As the saying goes, there are only two things for certain in life: death and taxes. In a global pandemic, the process of loss and grief after the death of a family member or friend has become a bit more complex, and family and friends are struggling to deal and process the aftermath and trauma.
COVID-19 takes a toll on the elderly, the patriarchs and matriarchs of the family. According to one report from New York City, about 72.3% of the deaths are people aged of 65+. This likely reflects a similar trend across the country (though it doesn’t look like there is an official record yet).
This reality leaves many families unable to comfort their loved one during his or her final days.
Deborah Mastromano, a retired woman in Long Island, was unable to visit her mother for about a month when the coronavirus infected the nursing home where she visited her mother a couple times a day. By the time she got to see her again, it was only for about an hour when the nursing staff determined that her mother was hours from death. She got to see her mother’s body the next day before it was sent to the mortuary. Unfortunately, Mastromano wasn’t able to hold her mother’s hands in her final moments.
Mike, a retired lawyer and classical music enthusiast in Colorado, caught the coronavirus and quickly passed away from the disease. Though the family got to listen to a priest remotely deliver the last rites, he died without the presence of any family members.
“When he died, I thought it was a tragedy,” Mike’s daughter Maggie said to CPR News. “Even though we got to listen to the last rites over the nurse’s phone, I felt so sad for him, because he was essentially dying alone, and I know he didn’t want to.”

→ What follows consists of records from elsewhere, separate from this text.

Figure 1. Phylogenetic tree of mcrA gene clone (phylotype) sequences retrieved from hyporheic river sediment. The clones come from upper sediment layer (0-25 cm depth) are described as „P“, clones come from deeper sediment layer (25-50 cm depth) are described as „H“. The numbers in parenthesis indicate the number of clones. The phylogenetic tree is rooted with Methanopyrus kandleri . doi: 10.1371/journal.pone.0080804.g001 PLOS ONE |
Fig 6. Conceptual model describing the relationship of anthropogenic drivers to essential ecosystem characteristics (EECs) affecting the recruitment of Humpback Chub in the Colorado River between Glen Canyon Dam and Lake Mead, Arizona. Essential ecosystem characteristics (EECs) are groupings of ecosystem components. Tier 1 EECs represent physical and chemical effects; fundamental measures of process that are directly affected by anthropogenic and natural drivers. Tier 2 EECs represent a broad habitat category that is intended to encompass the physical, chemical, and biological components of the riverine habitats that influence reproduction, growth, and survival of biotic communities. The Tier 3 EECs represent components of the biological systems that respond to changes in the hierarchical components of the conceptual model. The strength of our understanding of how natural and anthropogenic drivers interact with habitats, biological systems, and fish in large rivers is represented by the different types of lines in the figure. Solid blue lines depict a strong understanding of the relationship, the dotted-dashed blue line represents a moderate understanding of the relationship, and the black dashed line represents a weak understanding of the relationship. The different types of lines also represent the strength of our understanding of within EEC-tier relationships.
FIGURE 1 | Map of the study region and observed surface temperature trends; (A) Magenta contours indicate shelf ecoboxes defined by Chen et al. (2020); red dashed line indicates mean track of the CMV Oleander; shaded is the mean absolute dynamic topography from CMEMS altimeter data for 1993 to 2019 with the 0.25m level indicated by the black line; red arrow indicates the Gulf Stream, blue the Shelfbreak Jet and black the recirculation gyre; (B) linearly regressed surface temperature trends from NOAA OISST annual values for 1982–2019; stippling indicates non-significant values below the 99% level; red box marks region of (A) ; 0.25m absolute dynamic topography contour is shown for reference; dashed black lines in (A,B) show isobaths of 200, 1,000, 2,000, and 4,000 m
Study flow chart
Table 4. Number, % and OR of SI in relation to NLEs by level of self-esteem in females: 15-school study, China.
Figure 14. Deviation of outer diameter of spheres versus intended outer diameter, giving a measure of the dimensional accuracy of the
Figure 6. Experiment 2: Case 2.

A program called No One Dies Alone has also had to suspend operations due to the pandemic. This organization utilizes volunteers, including medical students and “spiritual care practitioners,” to spend time with patients who are close to death. They may “talk or read to them, light candles, play music and mop their brow.” It is an act of human compassion and love that can comfort someone in their last moments.
Many families are also struggling with not having a funeral, but instead a small, private family gathering either at a funeral home, if permitted, or just at the grave site. Since the funerals are usually limited to a handful of people, at the most 10, families are being forced to make tough decisions about who can attend. This isn’t limited to coronavirus patients either, funerals for those that have died from accidents, illnesses or natural causes are also included.
No funeral means that there is no opportunity to grieve the person who has died, and no way to celebrate their life. It’s an important part of the mourning process. Some close family members, even grandchildren, are sometimes unable to attend because of crowd restrictions.
This situation is compounded by reports that the bodies of coronavirus victims are being treated by some with a certain amount of disregard. In Philadelphia, the bed of a pick-up-truck was used to transport the bodies of men and women from the medical examiner’s office to a funeral home. During the process, one of the transporters even put their foot on one of the bodies. At Brooklyn Hospital, New York, bodies were being lifted up onto a refrigerator truck by a forklift.
As Christians, we know that the soul has passed after death, but it would be difficult to think that your parent, grandparent, sibling or close friend was being stepped on or their body moved around with a forklift. Even in death, we want our family members treated with respect.
The process of death is as much for the living as it is the dying. Those last moments with a family member or close friend are an important part of the grieving process. To know that a parent, grandparent or sibling spent those last minutes alone with no one to comfort them, let alone that their bodies were seemingly dumped into the back of a truck as their earthly remains were moved to a funeral home, would be traumatic.